Sunday 29 November 2009

3.8 Information Retrieval

Information retrieval refers to the retrieval of unstructured information relevant to a particular user’s requirements. Due to the subjective relevance of the results it is probabilistic, whereas querying a database for structured information is deterministic. For example, many users may enter the same search terms into a search engine, while actually looking for different information, whereas if several users query a RDMS using the same SQL they should be attempting to retrieve the same information.

In order to facilitate the efficient retrieval of unstructured information such as text, the information has to be indexed by identifying relevant fields and words for indexing and preparing the text. This is achieved by removing stop words, stemming and identifying synonyms. The most widely used type of index is an inverted file, an index of searchable terms containing a list of associated documents.

In order to find resources for my DITA blog I have relied mainly on Google. Google has three distinct parts; GoogleBot,- the web crawler that finds and retrieves web pages; the indexer that sorts through the full text of web pages and stores search terms in a massive database; and the query processor which carries out the search by comparing entered terms with the index. There is currently some confusion about Google’s use of stop words. Google used to automatically ignore stop words but informed you that it was doing so and gave you the option to repeat the search with the words included. This message no longer appears and it is unclear whether Google no longer uses stop words and indexes every single word, or whether they still use stop words but just don’t tell the searcher.

Tuesday 17 November 2009

3.7 Databases

Before the advent of the database approach in the early 1970s, data users had no means by which to centrally store and share information; leading to duplication, inaccuracies and program data dependence.
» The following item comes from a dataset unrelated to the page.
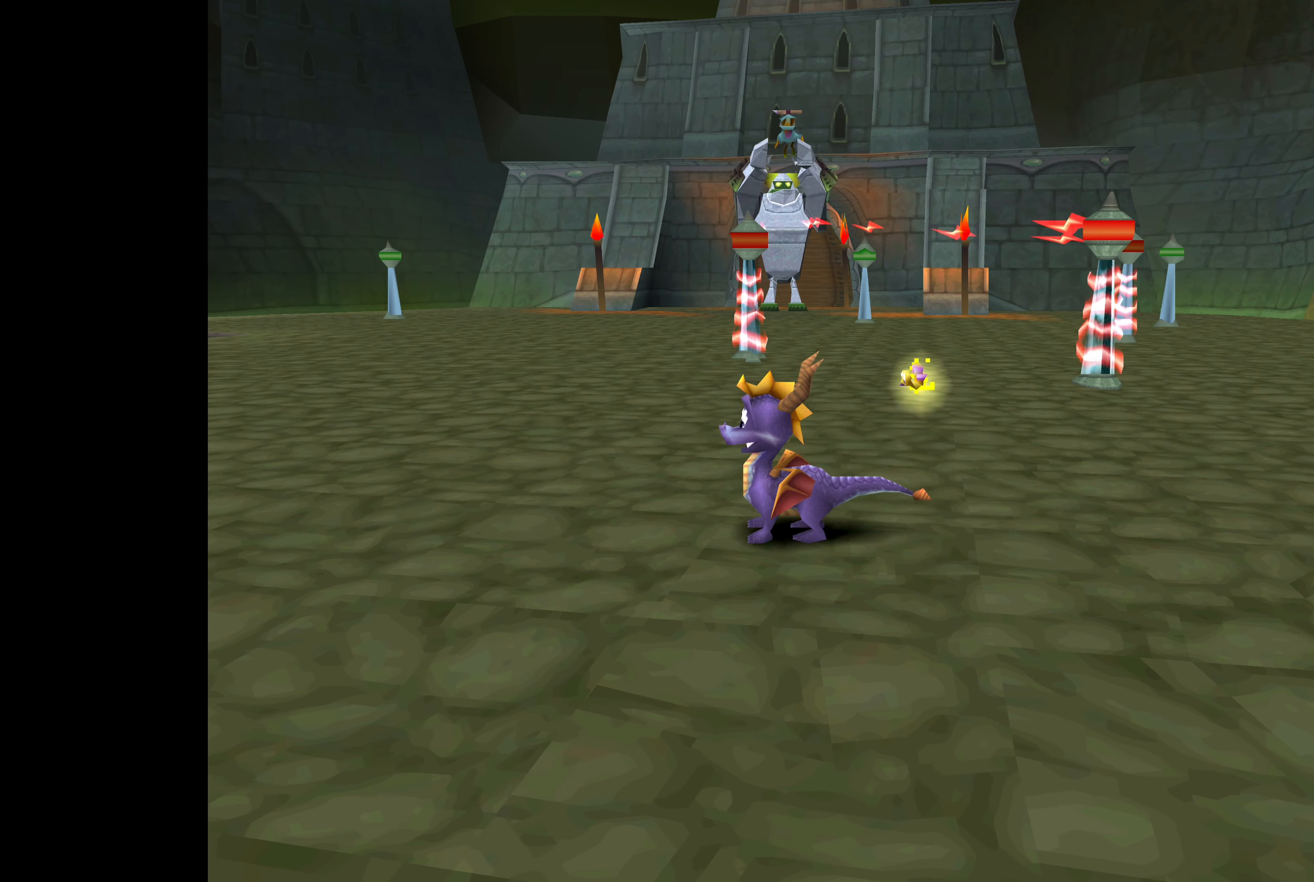
{"buttons": [], "left_stick": "center", "right_stick": "center", "events": []}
Database Management Systems (DBMS) are a suite of software programs which allow information to be stored, organised and accessed in a systematic and consistent way and in a central location, allowing numerous users to access the same data. This increases efficiency by removing duplication and the inaccuracies of maintaining multiple tables of the same information.
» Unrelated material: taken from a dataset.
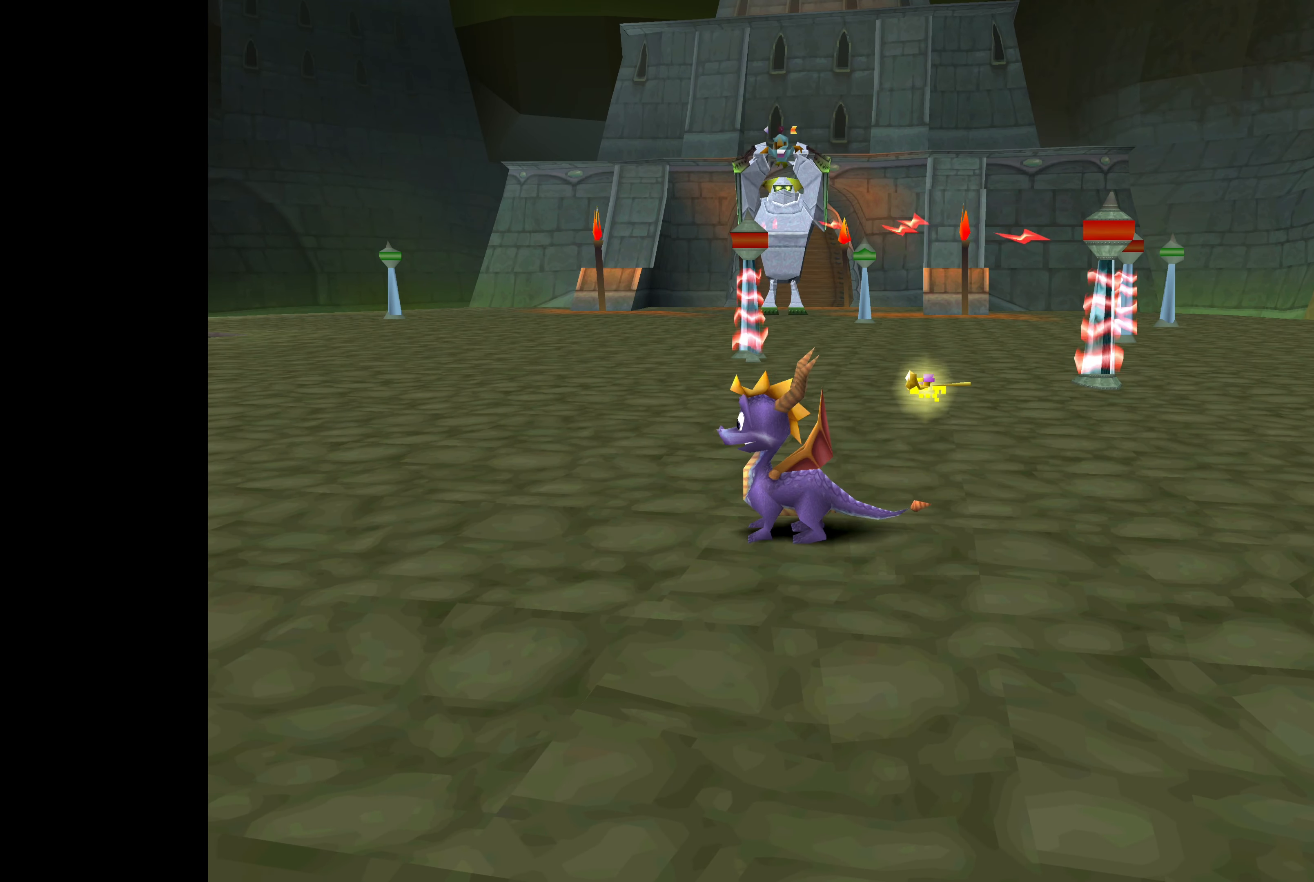
{"buttons": [], "left_stick": "center", "right_stick": "center", "events": []}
In GIS the development of spatial databases and spatial database engines has enabled geographic data to be stored alongside non-spatial database tables within a single DBMS, thus driving the integration of spatial information. Using SQL information can be retrieved from both spatial and non spatial data simultaneously. For example, say we wanted to view a database table of customer addresses on a map, the table could be joined to a spatial table of addresses. As long as the spatial attribute field(s) are included in the output table (either the numeric coordinates or a proprietary geometry field) the table can be imported into a GIS and the customers' addresses viewed spatially. The following SQL query will retrieve the customer number field from the Customer_table and the coordinates from the Address_table and write them to an output table called customer_location.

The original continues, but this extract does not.